Naast deze interessante procesrechtelijke aspecten, is er in de afgelopen periode ook antwoord gegeven op enkele voor de praktijk belangrijke materiële vragen en geschilpunten. Een aantal daarvan willen wij belichten:
Wateroverlastnormen
De NBW (wateroverlast)normen spelen sinds 2015 een prominente rol bij de inkleuring van de zorgplicht. De betekenis van die normen voor de beoordeling van de aansprakelijkheidsvraag is in de afgelopen periode in verschillende zaken – veelal n.a.v. een uitvoerig debat ter zitting - verder uitgekristalliseerd. Inmiddels is door de rechtspraak aanvaard:
- dat de enkele omstandigheid dat inundatie heeft plaatsgevonden niet met zich meebrengt dat reeds om die reden sprake is van schending van de normering voor wateroverlast.
- dat het om statistiek gaat en niet om het aantal overstromingen. Zoals Rechtbank Oost-Brabant overwoog in een uitspraak van 15 augustus 2018 “(…) drukt de NBW-norm de hoogst toelaatbare, statistische kans op wateroverlast vanuit het oppervlaktewater uit. Dat zegt niets over de (maximale) herhalingsfrequentie.” Met andere woorden, als een gebied met een beschermingsnorm van eens per 50 jaar, in een bepaald jaar twee keer overstroomt, staat daarmee niet schending van de NBW-norm vast. Wel denken wij dat de inundatiefrequentie een belangrijke indicator vormt voor de vraag of aan de norm wordt voldaan. Maar, de uiteindelijke vraag of voldaan wordt aan de beschermingsnorm is afhankelijk van vele (hydrologisch relevante) factoren en dus niet per se alleen van het aantal inundaties dat heeft plaatsgevonden.
- dat de wijze waarop een watersysteem wordt gedimensioneerd/ingericht en beheerd, (mede) wordt afgeleid uit de NBW-normen die via artikel 2.8 Waterwet in de diverse provinciale verordeningen zijn opgenomen. Dat maakt dat andere technische normen en uitgangspunten niet veel, althans geen zelfstandige, betekenis meer hebben voor de aansprakelijkheidsvraag. Dat geldt, zo blijkt in het bijzonder voor de ouderwetse afvoernorm (de ‘14 mm-norm’) uit het Cultuur Technisch Vedemecum.
Verder zijn wij er beroepshalve mee bekend dat nog twee uitspraken zijn gedaan over voor de praktijk ook relevante thema’s.

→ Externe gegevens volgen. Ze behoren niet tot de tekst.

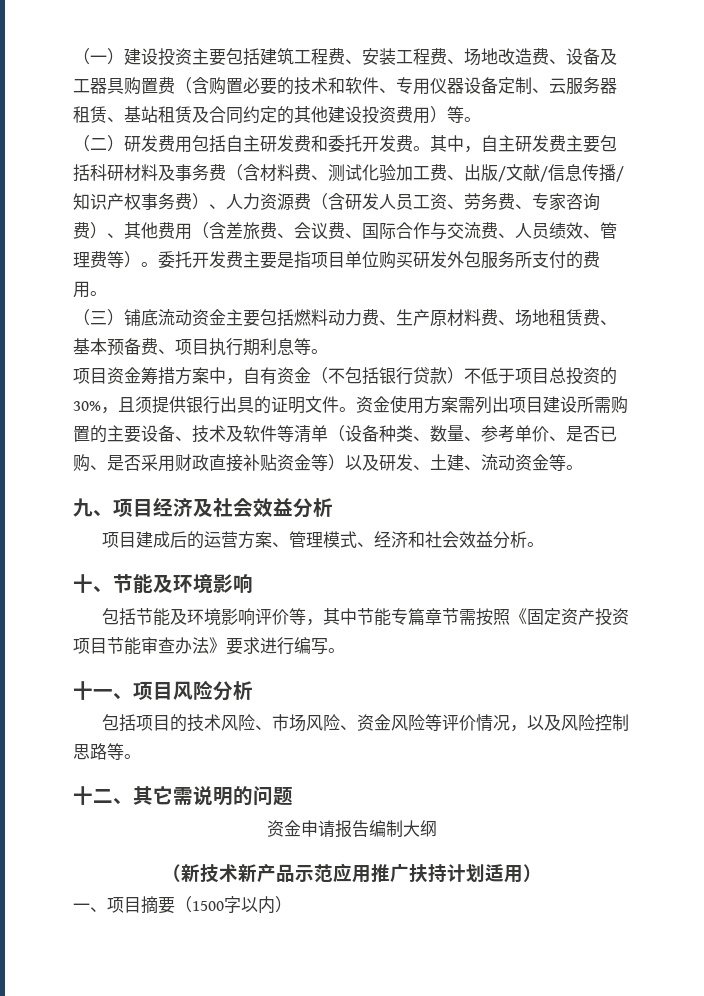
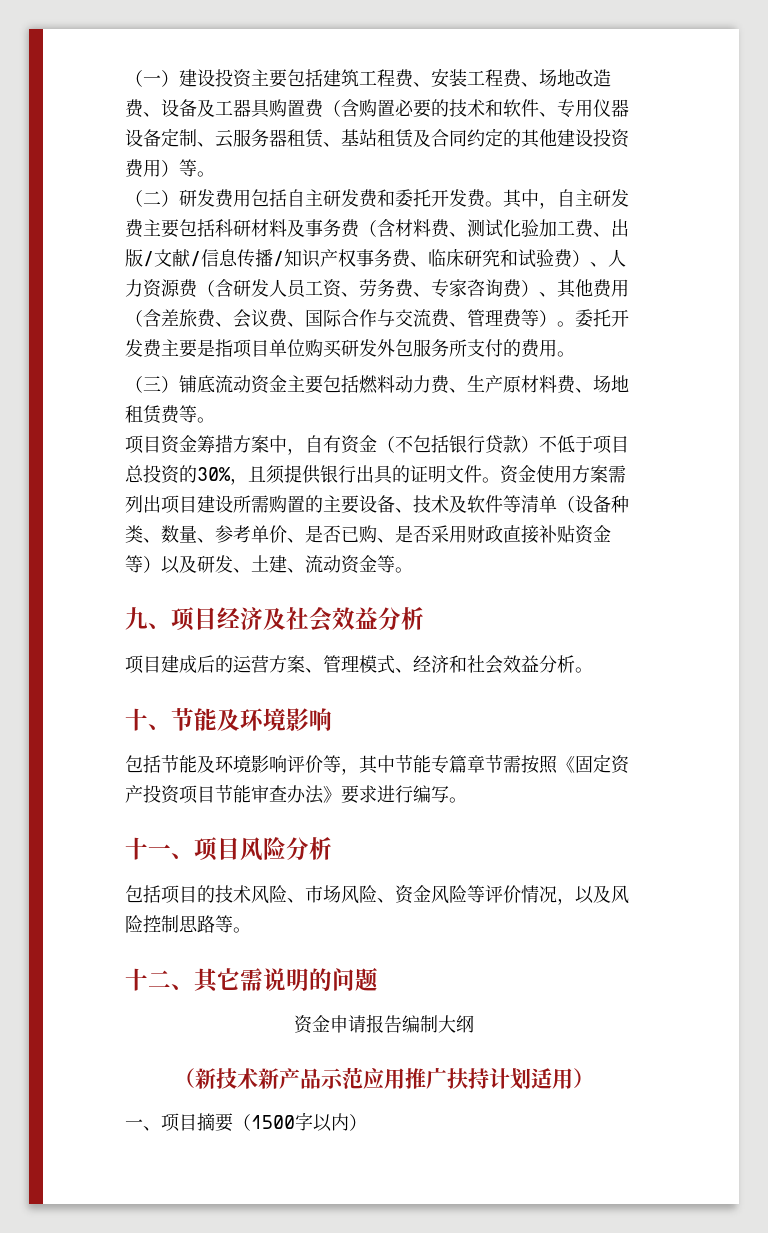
(192, 201) none -> [410,248,573,268] 、临床研究和试验费
[515,222,600,239] 人员绩效、 -> (467, 324) none
[600,320,617,325] [73,338,294,356] 、基本预备费、项目执行期利息 -> (180, 414) none

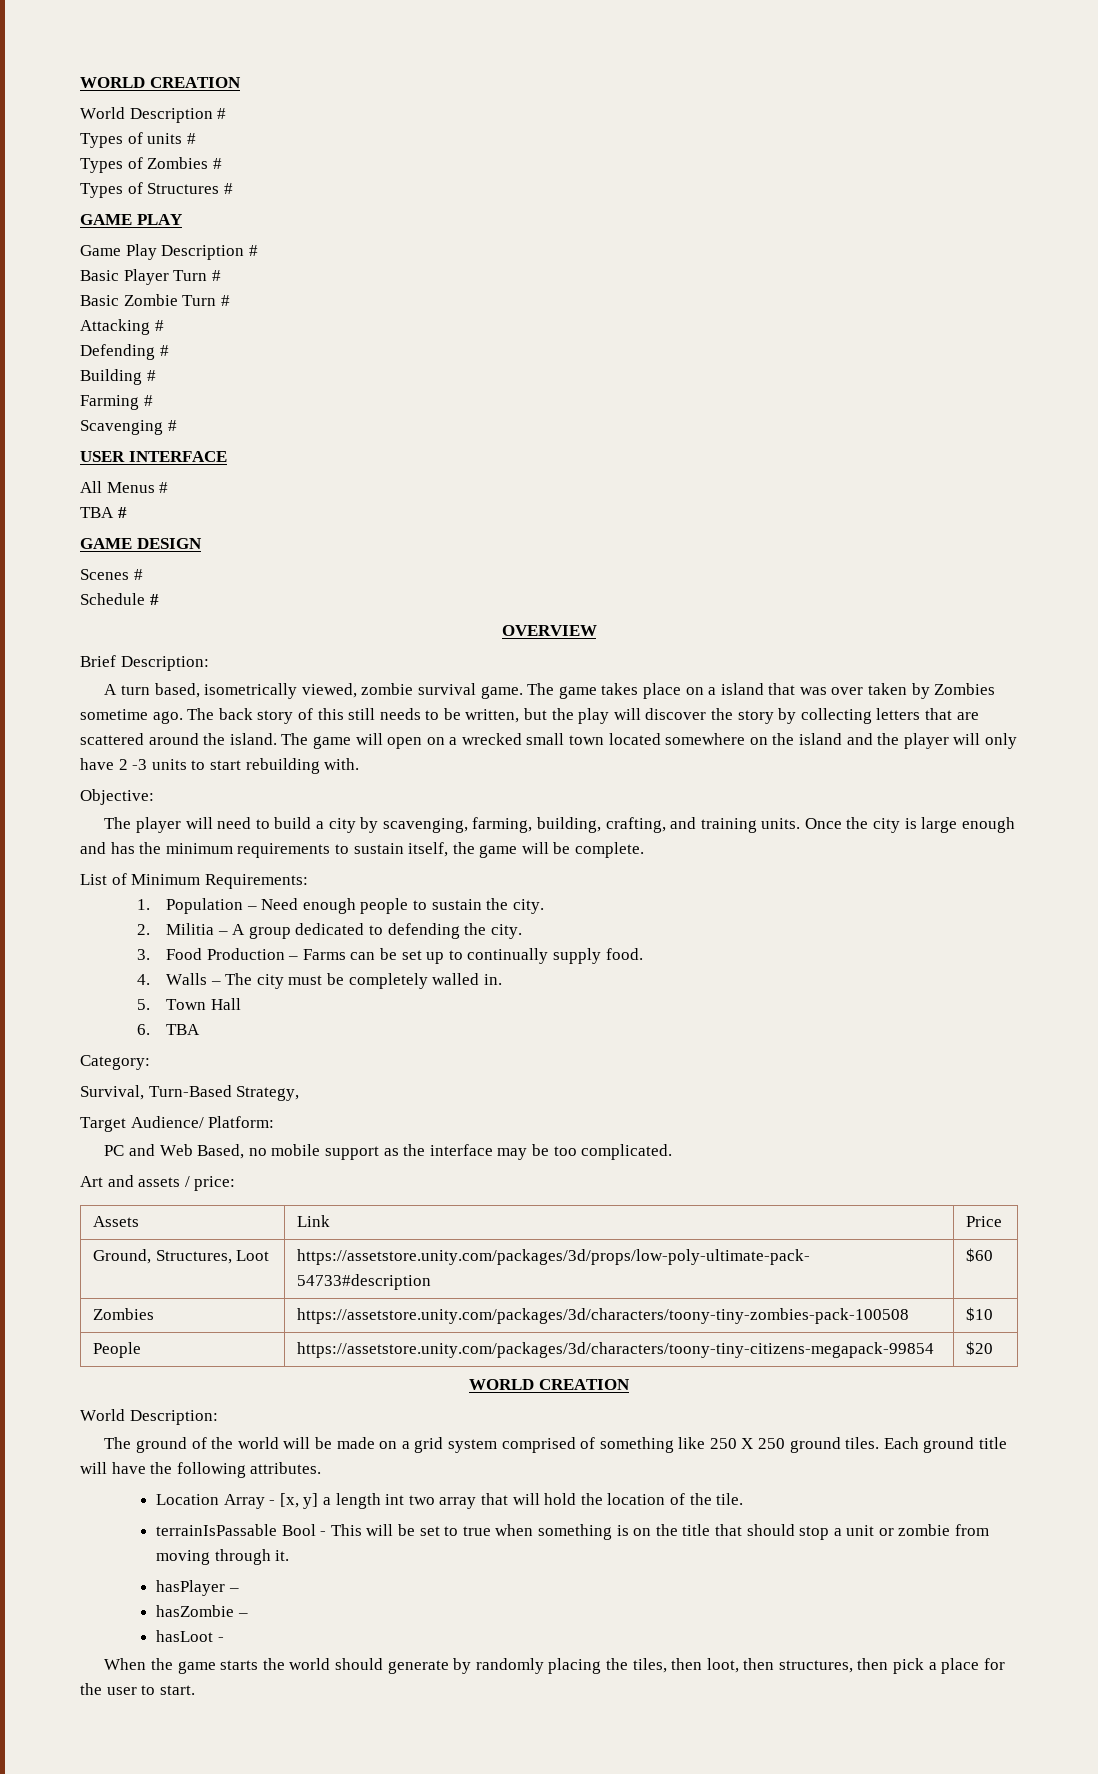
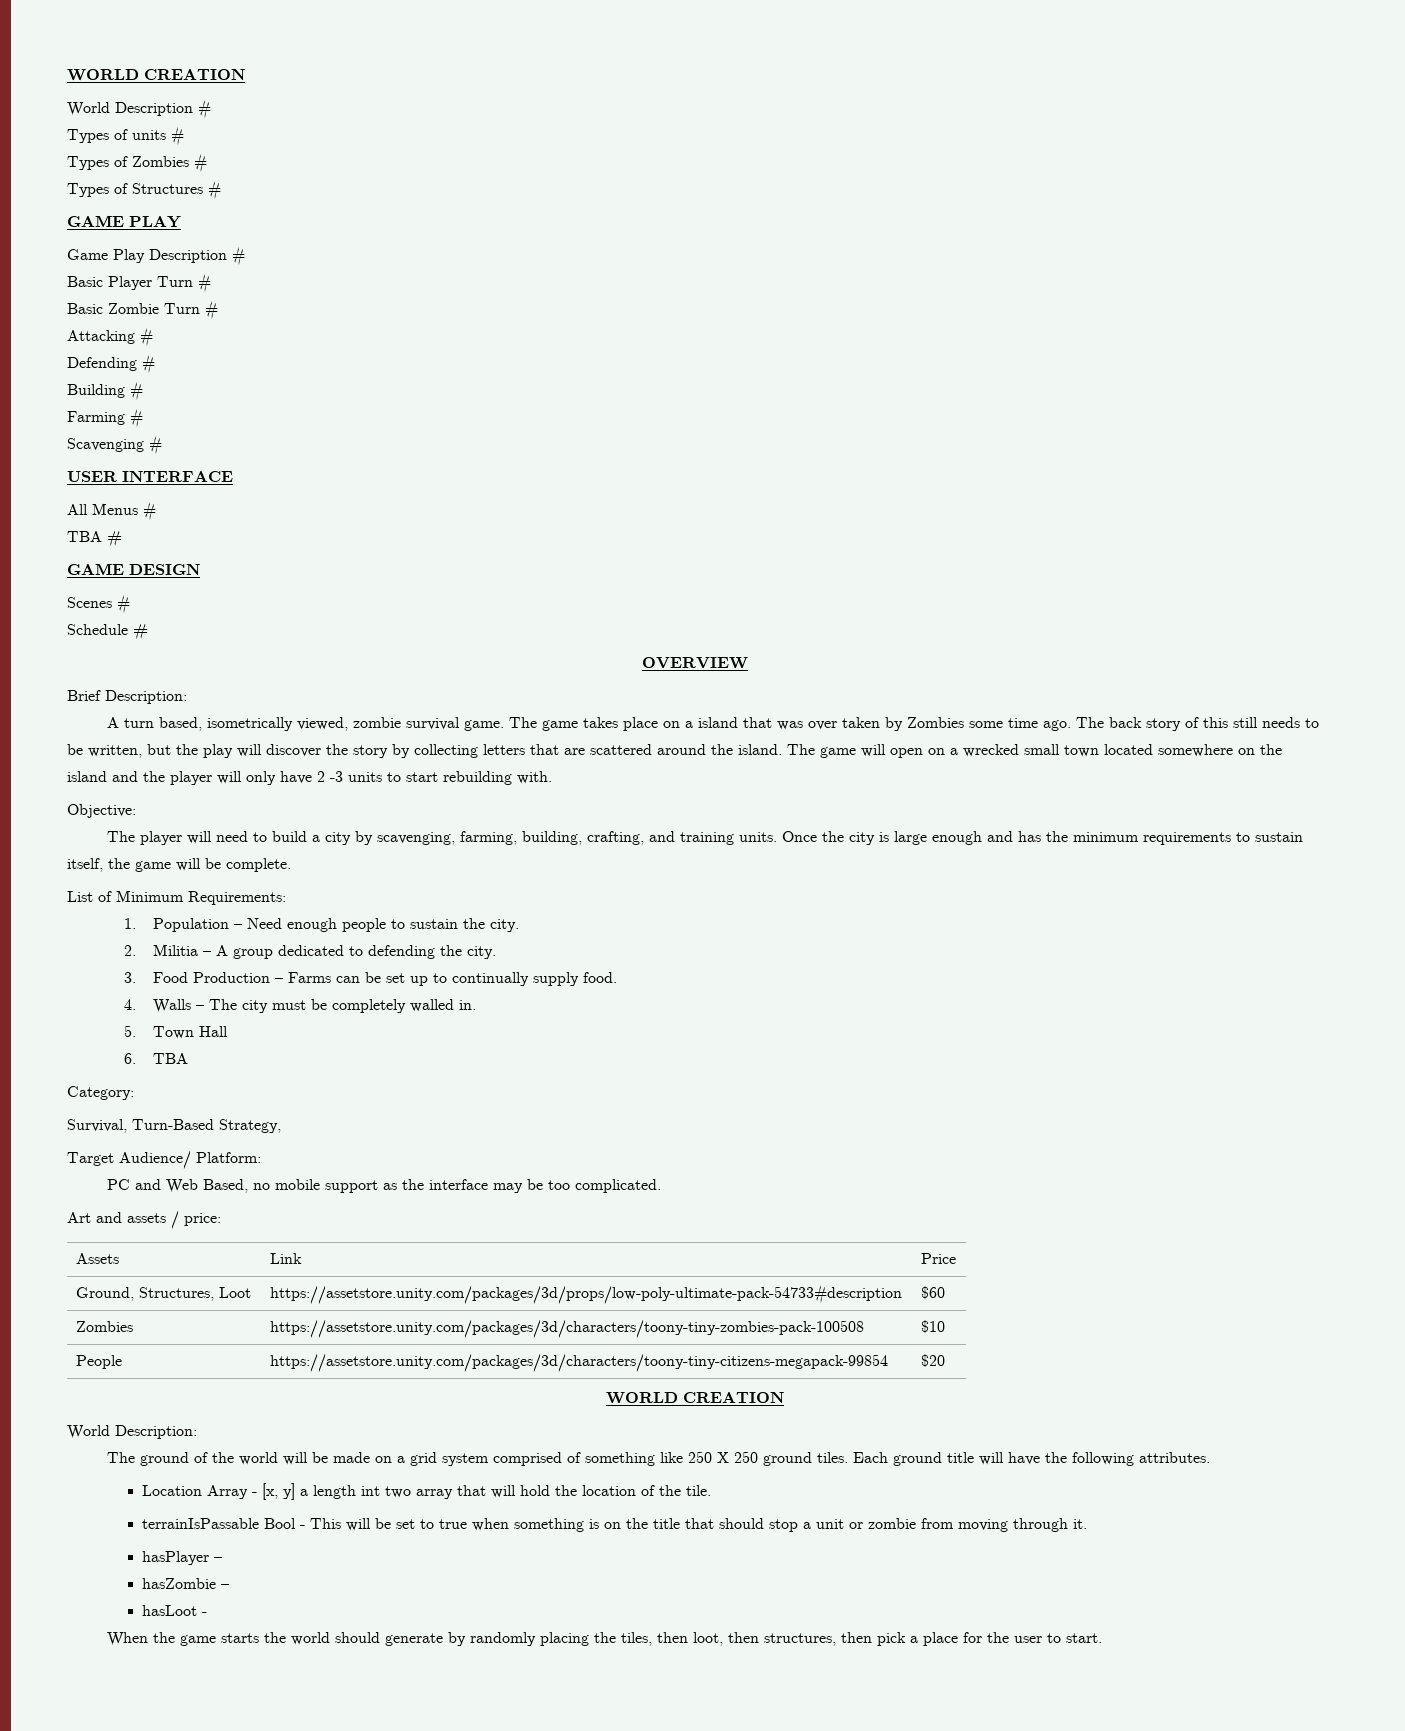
[80,709,148,720] sometime -> [969,718,1039,728] some time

De eerste uitspraak gaat (o.a.) over de invloed van riooloverstorten op watersystemen in tijden van extreme neerslag en de vraag in hoeverre een waterschap daarmee rekening dient te houden bij het ontwerpen van watersystemen. De tweede uitspraak gaat over de toepassing van de zogeheten ‘Harrida-formule’ (vergelijk M. Tjepkema en J. huijts, ‘Nadeelcompensatie in het schemergebied tussen rechtmatige en onrechtmatige overheidsdaad’, in 25 jaar Awb, Deventer: Kluwer 2019) - waarbij rechtmatig overheidshandelen onrechtmatig kan worden jegens een getroffene omdat de schadelijke gevolgen voor hem onevenredig groot zijn – bij de uitvoering van waterbeheerstaken. Daarin was de vraag: kan een agrariër die stelt oogstschade te hebben geleden vanwege de ontvangst van onvoorzienbaar grote hoeveelheden zoute baggerspecie, zijn schade met een beroep op die formule bij de civiele rechter verhalen?
Wij moeten het voor nu laten bij deze cliffhanger, omdat het gaat om vooralsnog niet-gepubliceerde uitspraken. Wellicht kunnen wij hier in een volgende update nader op ingaan.